(Beginning of Extract to read)

A lot of HN users have bought a Bambu and feel a need to justify their choice after the fact in a way that gels with their outsized need to perform as experts in front of others. This leads to a lot of comments basically just repeating Bambu talking points without having evaluated any alternatives. "The printer for the masses" just becomes received wisdom.

If you know better, just let it wash over you and go do cool stuff.

I'm also sort of wondering if it's a bit of an American thing, where Americans tend to have this odd self-disparaging impulse to call Western-made products crap and point to Asian manufacturers as having figured it out. See e.g. Japanese cars. Perhaps Bambu is perceived as the Toyota of 3D printers or something.

3 comments

I'm an open source fan boy but my friend is always sending me links to the bambu sales. I don't think she's a self-disparaging american, and we've worked together in FabLabs we've practically used every printer out there so its not for lack of evaluation. She pushes bambu on me because she's sympathetic to what a PITA it is to deal with the majority of printers. Lulzbot is good too but I have to ask myself if my patriotism is worth it to pay 3x as much for a worse product ? Made-In-Colorado is extruded aluminum screwed together with brackets. [0] Made in Shenzhen is welded steel. [1] Also, there is very good reason that Toyota developed its reputation relative to American cars, and it's not Japanophilia.

[0] https://buy.lulzbot.com/products/lulzbot-3d-printer-taz-work...

[1] https://us.store.bambulab.com/products/x1-carbon

The QIDI q1 pro is really good. And pretty amazing for the price/features value
As someone that went from a janky Ender to a Bambu X1C, I think I can explain the differences. Is your hobby 3d printing? If so a machine that allows you more freedom to tinker and requires more hands on knowledge, but at a slightly lower price makes sense. If you use a 3d printer for your other hobbies, then something more appliance like that just works like the Bambu lines is probably a better fit.

I basically never 3d printed before, because every time I wanted to print I spent more time fiddling with the printer than I spent on my actual hobby. Now I spend almost no time thinking about the printer, and I use it almost daily.

(End of Extract to read)

### Work request 1
Copy out the passage of the 3D printer discussion word for word, starting with "A lot of HN" and going on through "printers or something.".
### Work request 2
Extend the 3D printer discussion past its last sentence, writing more of it in the same style.

(Beginning of Stored data)

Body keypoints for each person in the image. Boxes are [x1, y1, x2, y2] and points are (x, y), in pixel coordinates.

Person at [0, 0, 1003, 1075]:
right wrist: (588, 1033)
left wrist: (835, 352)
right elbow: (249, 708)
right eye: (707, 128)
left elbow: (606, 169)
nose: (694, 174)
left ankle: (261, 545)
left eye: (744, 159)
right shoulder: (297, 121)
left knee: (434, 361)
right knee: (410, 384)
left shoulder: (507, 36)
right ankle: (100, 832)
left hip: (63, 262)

(End of Stored data)
(Beginning of Stored data)

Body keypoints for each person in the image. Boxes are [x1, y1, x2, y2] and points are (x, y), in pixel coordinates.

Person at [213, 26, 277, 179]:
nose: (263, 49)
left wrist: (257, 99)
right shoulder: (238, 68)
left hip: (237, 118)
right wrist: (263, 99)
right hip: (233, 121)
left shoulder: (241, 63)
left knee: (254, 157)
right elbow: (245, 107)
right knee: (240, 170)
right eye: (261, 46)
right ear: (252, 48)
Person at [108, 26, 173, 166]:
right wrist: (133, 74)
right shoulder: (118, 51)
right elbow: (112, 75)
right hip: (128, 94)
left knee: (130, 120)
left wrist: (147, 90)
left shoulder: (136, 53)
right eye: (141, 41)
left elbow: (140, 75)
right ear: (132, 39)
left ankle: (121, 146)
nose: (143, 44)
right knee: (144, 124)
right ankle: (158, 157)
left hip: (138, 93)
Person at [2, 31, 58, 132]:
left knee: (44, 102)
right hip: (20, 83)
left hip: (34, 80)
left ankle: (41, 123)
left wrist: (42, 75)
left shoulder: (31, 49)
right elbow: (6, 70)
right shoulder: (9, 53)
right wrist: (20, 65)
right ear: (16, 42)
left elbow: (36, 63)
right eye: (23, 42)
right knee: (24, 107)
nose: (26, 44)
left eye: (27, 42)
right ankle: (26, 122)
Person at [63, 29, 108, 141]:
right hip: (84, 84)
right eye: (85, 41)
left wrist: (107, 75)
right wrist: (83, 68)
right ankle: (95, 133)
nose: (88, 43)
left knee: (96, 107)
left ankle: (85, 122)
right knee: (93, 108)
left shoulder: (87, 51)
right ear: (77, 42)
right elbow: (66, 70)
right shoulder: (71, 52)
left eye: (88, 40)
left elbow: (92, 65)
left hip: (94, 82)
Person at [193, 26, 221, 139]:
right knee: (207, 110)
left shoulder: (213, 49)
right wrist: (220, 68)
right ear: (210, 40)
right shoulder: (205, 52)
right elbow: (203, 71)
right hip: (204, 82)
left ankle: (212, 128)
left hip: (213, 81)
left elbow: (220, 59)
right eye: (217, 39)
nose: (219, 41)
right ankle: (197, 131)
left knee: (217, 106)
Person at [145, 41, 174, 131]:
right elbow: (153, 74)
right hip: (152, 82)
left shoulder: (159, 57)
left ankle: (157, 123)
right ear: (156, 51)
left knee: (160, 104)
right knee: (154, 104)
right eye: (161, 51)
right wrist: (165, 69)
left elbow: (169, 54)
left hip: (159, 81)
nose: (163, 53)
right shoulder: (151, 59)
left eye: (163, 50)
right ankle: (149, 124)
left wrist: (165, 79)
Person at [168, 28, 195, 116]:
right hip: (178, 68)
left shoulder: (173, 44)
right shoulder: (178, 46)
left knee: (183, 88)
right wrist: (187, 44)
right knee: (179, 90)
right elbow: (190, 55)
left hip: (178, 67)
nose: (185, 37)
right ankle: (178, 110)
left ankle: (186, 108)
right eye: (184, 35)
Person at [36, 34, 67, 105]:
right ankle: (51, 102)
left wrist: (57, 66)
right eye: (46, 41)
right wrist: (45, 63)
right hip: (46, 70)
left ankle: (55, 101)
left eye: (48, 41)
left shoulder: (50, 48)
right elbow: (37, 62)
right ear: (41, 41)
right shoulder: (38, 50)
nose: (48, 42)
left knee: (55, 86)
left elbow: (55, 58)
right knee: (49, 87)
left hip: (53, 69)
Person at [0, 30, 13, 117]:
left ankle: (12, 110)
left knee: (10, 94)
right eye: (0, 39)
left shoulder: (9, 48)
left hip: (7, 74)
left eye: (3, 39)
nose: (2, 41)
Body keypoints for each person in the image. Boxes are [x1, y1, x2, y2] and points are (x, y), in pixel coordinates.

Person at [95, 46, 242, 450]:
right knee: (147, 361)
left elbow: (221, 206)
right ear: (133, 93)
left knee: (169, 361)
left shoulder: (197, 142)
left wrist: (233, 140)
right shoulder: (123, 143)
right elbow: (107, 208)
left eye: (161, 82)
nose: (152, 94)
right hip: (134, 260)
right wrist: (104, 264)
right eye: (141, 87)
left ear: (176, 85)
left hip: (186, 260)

(End of Stored data)

### Exercise result 1
A lot of HN users have bought a Bambu and feel a need to justify their choice after the fact in a way that gels with their outsized need to perform as experts in front of others. This leads to a lot of comments basically just repeating Bambu talking points without having evaluated any alternatives. "The printer for the masses" just becomes received wisdom.

If you know better, just let it wash over you and go do cool stuff.

I'm also sort of wondering if it's a bit of an American thing, where Americans tend to have this odd self-disparaging impulse to call Western-made products crap and point to Asian manufacturers as having figured it out. See e.g. Japanese cars. Perhaps Bambu is perceived as the Toyota of 3D printers or something.

### Exercise result 2
I think both Prusa and Bambu have great printers and target different demographics, Bambu was a better fit for me and my needs, and I think a lot of people fall into the same general class as me. If you want a 3d printing appliance go with a Bambu, if you want to spend time customizing and upgrading and tinkering with a 3d printer go with another brand like Prusa.

> if you want to spend time customizing and upgrading and tinkering with a 3d printer go with another brand like Prusa.

Prusa is the company making reliable, open and therefore repairable/upgradable printers. But reliable is first, and the majority of Prusa printers will not be modified from purchase.

I did not find my Prusa (MK3 upgrade to mk3s and also a new mk3s) to be reliable. It had all sorts of failure modes and eventually I stopped using both of them. I did repair both of them a few times but the extruder design is just really inconvenient. I replaced it with a printer that cost far less - cheap enough that after a few years, if it started to behave poorly, I'd replace it with another cheap printer (after reading reviews to make sure its constraints were consistent with my workflow).

Prusa did some great stuff but the market copied the good stuff and evolved past them.

I bought an MK4 two years ago, it's been printing for 1500+ hours, and I haven't done any tinkering. It's just a workhorse.

Again, you said it yourself: You went from an Ender to a Bambu, and you seem to just assume that a Prusa requires "tinkering".

> ... you seem to just assume that a Prusa requires "tinkering".

I would have said "allows tinkering." Many Prusa buyers expect to be able to improve things by tinkering. It's more a philosophy than a necessity.

There was a time when one's ability to modify a product was a "good thing". When the Apple II came out in 1977, I bought one, and within weeks of tinkering, its designers wouldn't have recognized it. Same idea.

By tinkering I made my Apple II drive a printer, useful for me, but a change the Apple people tried to keep from the non-tinkering public.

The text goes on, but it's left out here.